東北大学 末光・吹留研究室の研究内容をご紹介

ご挨拶

半導体はこれまで、シリコンデバイスの微細化によって、高速化と大集積化を同時に実現してきました。しかしこの戦略にも限界が見えつつあります。一つはシリコン物性による微細化限界、もう一つは微細化コストの急速な増大による収支限界です。この問題を解決するには、シリコン以外の新材料をシリコンテクノロジーに持ち込まなくてはなりません。私たちが追求する新材料はグラフェン。シリコンの百倍という速さで電子が走る、まさに夢の材料です。2010年のノーベル物理学賞がこのグラフェン研究に与えられたことは、皆さんの記憶に新しいことでしょう。私たちの研究室では、このグラフェンをシリコン基板の上に形成することに世界で初めて成功し、世界の注目を集めています。このグラフェンを高速トランジスタや光デバイス、あるいはMEMSに応用する研究を展開中です。
社会が半導体に求める役割もこの10年間で大きく変わってきました。スマートフォンの普及によって情報化社会が個人レベルまで浸透した今日、半導体の新しい役目はエネルギー問題の解決だと思っています。今、日本ではせっかく作った電力の10%(年間800億㌔ワット時)を電圧や東西周波数変換で失っていますが、これは100万㌔ワット原発10基が年間フル稼働した発電量に相当します。電力損失がこんなに大きい理由の一つは、電力変換のスイッチに使うシリコンのバンドギャップが小さすぎることです。良いスイッチとはON状態で電気がよく流れ、OFF状態で電気が全く流れないスイッチのことですが、シリコンはバンドギャップが1.1eVしかないため、OFF状態で完全に電気を切るのがむづかしいのです。OFFで電流をちゃんと切ろうとすると、どうしてもON状態の電気抵抗が高くなってしまい、これが電力損失になります。この問題の切り札として当研究室が注目するのがバンドギャップ2.52eV以上のシリコンカーバイド(SiC)です。SiC電力デバイスが普及すると、上に述べた電力損失10%が一気に1-2%までダウンし原発9基分が不要になります。

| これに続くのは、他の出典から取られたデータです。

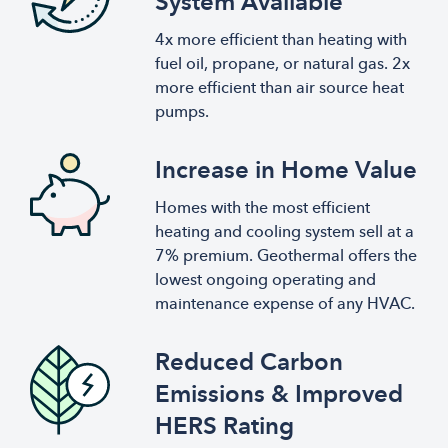
System Available
4x more efficient than heating with
fuel oil, propane, or natural gas. 2x
more efficient than air source heat
pumps.
Increase in Home Value
Homes with the most efficient
heating and cooling system sell at a
7% premium. Geothermal offers the
lowest ongoing operating and
maintenance expense of any HVAC.
Reduced Carbon
Emissions & Improved
HERS Rating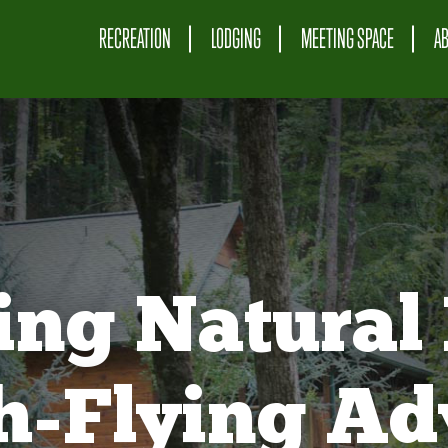
RECREATION
LODGING
MEETING SPACE
A
ing Natural 
gh-Flying Ad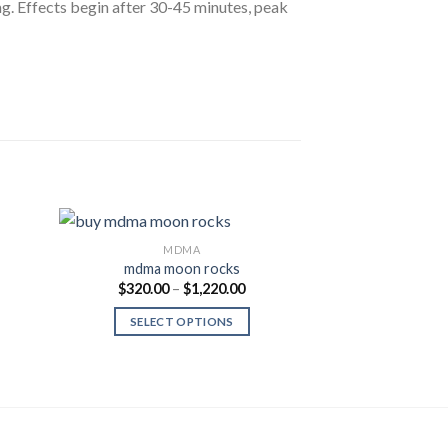
g. Effects begin after 30-45 minutes, peak
MDMA
M
mdma moon rocks
MDMA (POWD
Price
$
320.00
–
$
1,220.00
 to
Add to
range:
list
Wishlist
$320.00
ce
$
150.00
Rate
SELECT OPTIONS
through
ge:
out of
$1,220.00
0.00
SELECT
ough
500.00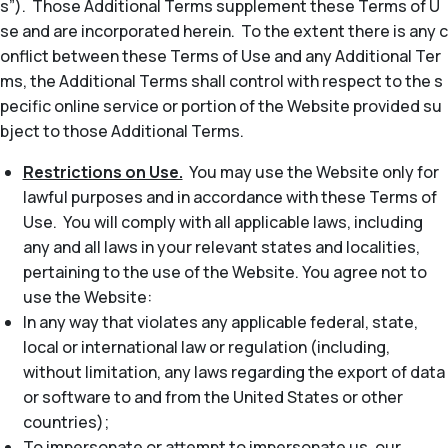
s”). Those Additional Terms supplement these Terms of U
se and are incorporated herein. To the extent there is any c
onflict between these Terms of Use and any Additional Ter
ms, the Additional Terms shall control with respect to the s
pecific online service or portion of the Website provided su
bject to those Additional Terms.
Restrictions on Use.
You may use the Website only for
lawful purposes and in accordance with these Terms of
Use. You will comply with all applicable laws, including
any and all laws in your relevant states and localities,
pertaining to the use of the Website. You agree not to
use the Website:
In any way that violates any applicable federal, state,
local or international law or regulation (including,
without limitation, any laws regarding the export of data
or software to and from the United States or other
countries);
To impersonate or attempt to impersonate us, our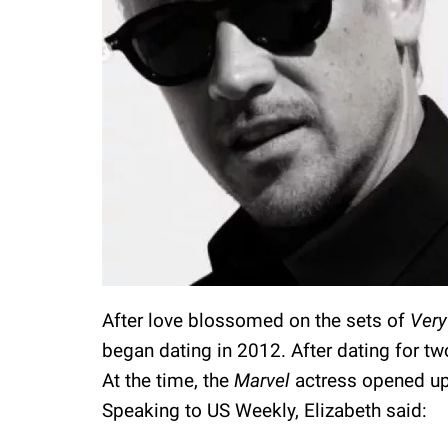
After love blossomed on the sets of
Very
began dating in 2012. After dating for t
At the time, the
Marvel
actress opened up
Speaking to US Weekly, Elizabeth said: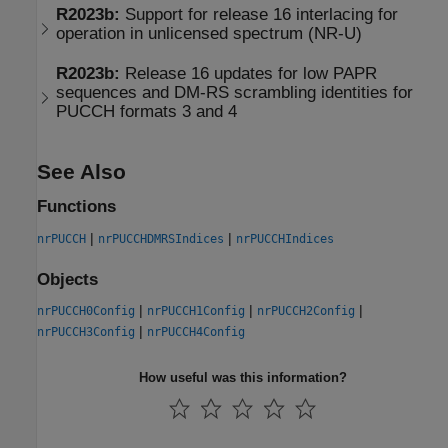
R2023b:
Support for release 16 interlacing for
operation in unlicensed spectrum (NR-U)
R2023b:
Release 16 updates for low PAPR
sequences and DM-RS scrambling identities for
PUCCH formats 3 and 4
See Also
Functions
|
|
nrPUCCH
nrPUCCHDMRSIndices
nrPUCCHIndices
Objects
|
|
|
nrPUCCH0Config
nrPUCCH1Config
nrPUCCH2Config
|
nrPUCCH3Config
nrPUCCH4Config
How useful was this information?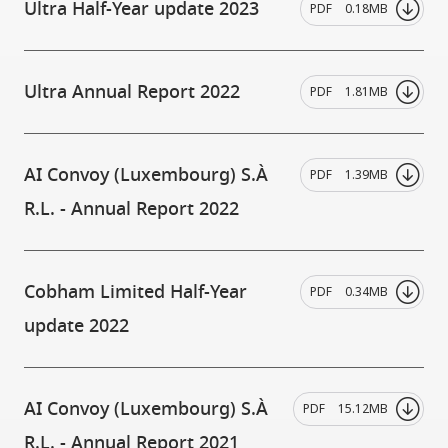
Ultra Half-Year update 2023
PDF
0.18MB
Ultra Annual Report 2022
PDF
1.81MB
AI Convoy (Luxembourg) S.À
PDF
1.39MB
R.L. - Annual Report 2022
Cobham Limited Half-Year
PDF
0.34MB
update 2022
AI Convoy (Luxembourg) S.À
PDF
15.12MB
R.L. - Annual Report 2021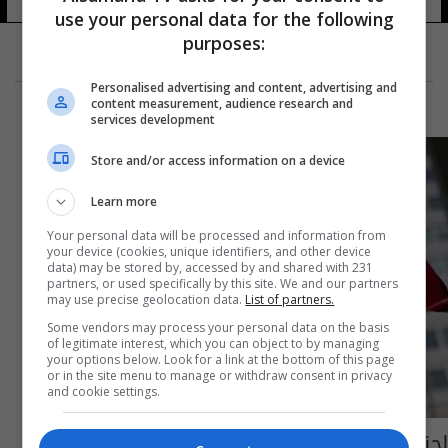
use your personal data for the following
purposes:
Personalised advertising and content, advertising and
content measurement, audience research and
services development
Store and/or access information on a device
Learn more
Your personal data will be processed and information from
your device (cookies, unique identifiers, and other device
data) may be stored by, accessed by and shared with 231
partners, or used specifically by this site. We and our partners
may use precise geolocation data.
List of partners.
Some vendors may process your personal data on the basis
of legitimate interest, which you can object to by managing
your options below. Look for a link at the bottom of this page
or in the site menu to manage or withdraw consent in privacy
and cookie settings.
لجنة ايرانية خاصة لإعادة بناء المنشآت الصناعية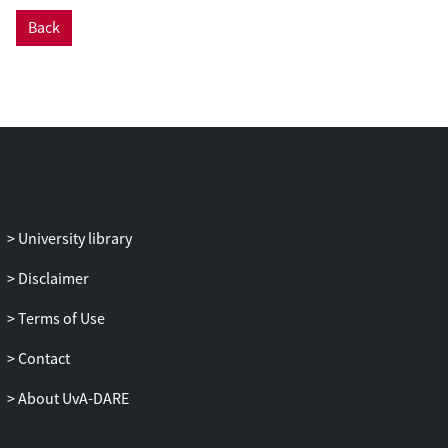
Back
University library
Disclaimer
Terms of Use
Contact
About UvA-DARE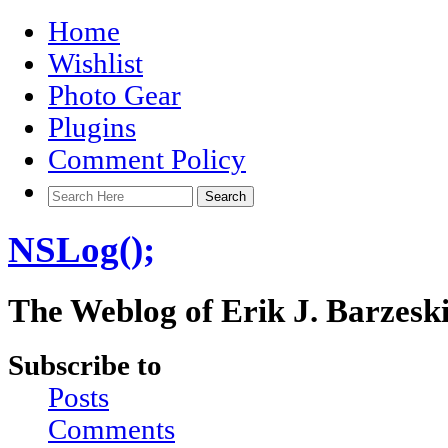
Home
Wishlist
Photo Gear
Plugins
Comment Policy
NSLog();
The Weblog of Erik J. Barzesk
Subscribe to
Posts
Comments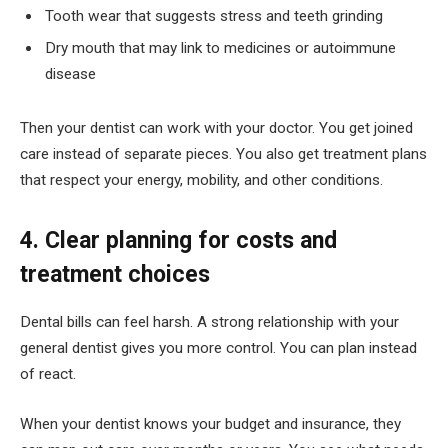
Tooth wear that suggests stress and teeth grinding
Dry mouth that may link to medicines or autoimmune
disease
Then your dentist can work with your doctor. You get joined
care instead of separate pieces. You also get treatment plans
that respect your energy, mobility, and other conditions.
4. Clear planning for costs and
treatment choices
Dental bills can feel harsh. A strong relationship with your
general dentist gives you more control. You can plan instead
of react.
When your dentist knows your budget and insurance, they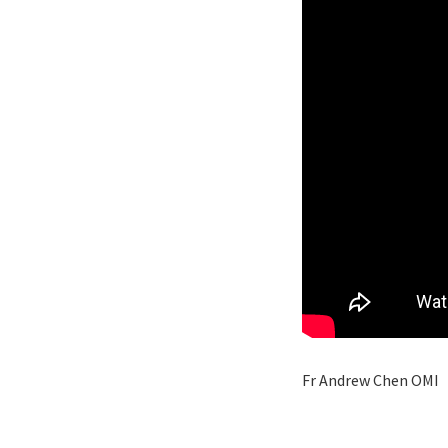
Fr Andrew Chen OMI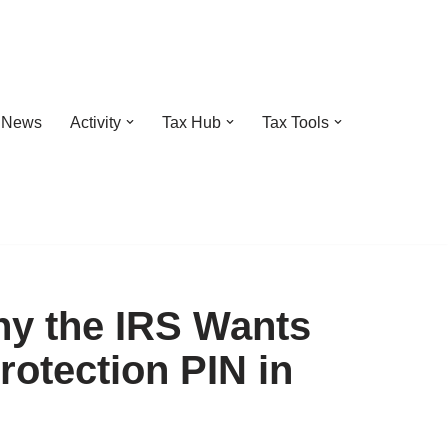
t News
Activity
Tax Hub
Tax Tools
hy the IRS Wants
rotection PIN in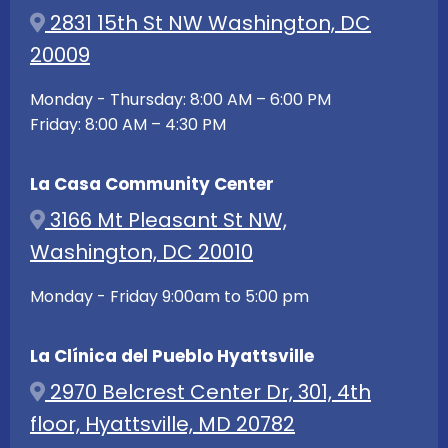
2831 15th St NW Washington, DC
20009
Monday - Thursday: 8:00 AM – 6:00 PM
Friday: 8:00 AM – 4:30 PM
La Casa Community Center
3166 Mt Pleasant St NW,
Washington, DC 20010
Monday - Friday 9:00am to 5:00 pm
La Clínica del Pueblo Hyattsville
2970 Belcrest Center Dr, 301, 4th
floor, Hyattsville, MD 20782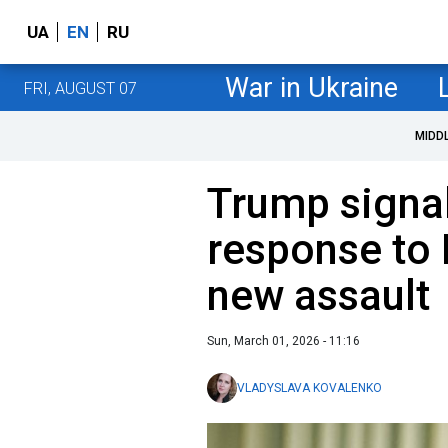
UA
EN
RU
War in Ukraine
FRI, AUGUST 07
MIDD
Trump signa
response to 
new assault
Sun, March 01, 2026 - 11:16
VLADYSLAVA KOVALENKO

そのほか、インバータエアコンの消費電力が年間6%ダウン、電気自動車の電力損失7%が2%にダウン、地下鉄に至ってはその消費電力が39%もダウンするという素晴らしさです。私たちの研究室では、この高品質なSiC結晶をSi基板の上に作ることで、このエネルギー問題の解決に貢献しようとしています。実は、上に述べたグラフェンも、Si基板上SiCの上に作られているのです。
数十年先の未来を見据えた最先端の技術開発を私たちと共にやってみませんか。世の中を変えたいという野心をもった学生諸君の参画を歓迎いたします。

東北大学
電気通信研究所 教授
末光眞希

研究内容

Si基板上SiC薄膜成長の表面化学

Si基板上にSiC薄膜を形成することで、Siテクノロジーの可能性が更に大きく広がります。末光研では、独自に開発した有機シランによるガスソース分子線エピタキシ(GSMBE)法を用い、Si基板上へ高品質SiC薄膜を低温(~1000℃)形成し、Si基板上に高品質なSiC薄膜を低温で形成する技術を研究しています。ロシアの研究者と共同研究を行っています。

Si基板上SiC薄膜を用いたグラフェン・オン・シリコンプロセスの表面化学

Si基板上のSiC薄膜を真空加熱することで、Si基板上にグラフェンが出来ます。末光研では、Si基板上へSiC薄膜を形成し、さらにこのSiC/Si薄膜を高温アニールすることでSi基板上にグラフェンをエピタキシャル結晶成長させるグラフェン・オン・シリコン(GOS)技術の開発に世界に先駆けて成功しています。

グラフェン・オン・シリコン構造を用いた超高速デバイス

グラフェン・オン・シリコン(GOS)技術を使えば、Siよりさらに速く動作するトランジスタが期待できます。現在、SiC及びグラフェンの一層の高品質化に取り組み、Si基板上パワーデバイス、並びにSi基板上グラフェンを用いたTHz動作FETの実現を目指して研究を行っています。

MEMS技術を援用したDirac電子系の新機能開拓と多機能集積デバイス開発

SiCおよびグラフェンをはじめとするDirac電子系の表面物性を、放射光を中心とするナノ計測技術を駆使して詳細に調べ、GOSプロセスとグラフェン電子構造の関係を明らかにしています。とくに使用Si基板の面方位を用いたグラフェン構造・電子物性制御法の開発はグラフェンの工業化に道を拓くものであり、ナノ表面加工によるグラフェン物性の制御と併せ、研究に注力しています。